GIVEN RECORDS section start

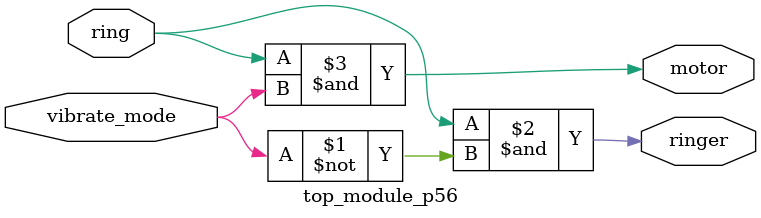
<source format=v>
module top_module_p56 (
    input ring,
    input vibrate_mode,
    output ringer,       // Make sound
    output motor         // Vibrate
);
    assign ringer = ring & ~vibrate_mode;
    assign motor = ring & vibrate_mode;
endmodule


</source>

GIVEN RECORDS section end

• **TASK GOAL**
Lines containing the word "ringer" must be found in the data above and copied.

• **TASK RESULT**
    output ringer,       // Make sound
    assign ringer = ring & ~vibrate_mode;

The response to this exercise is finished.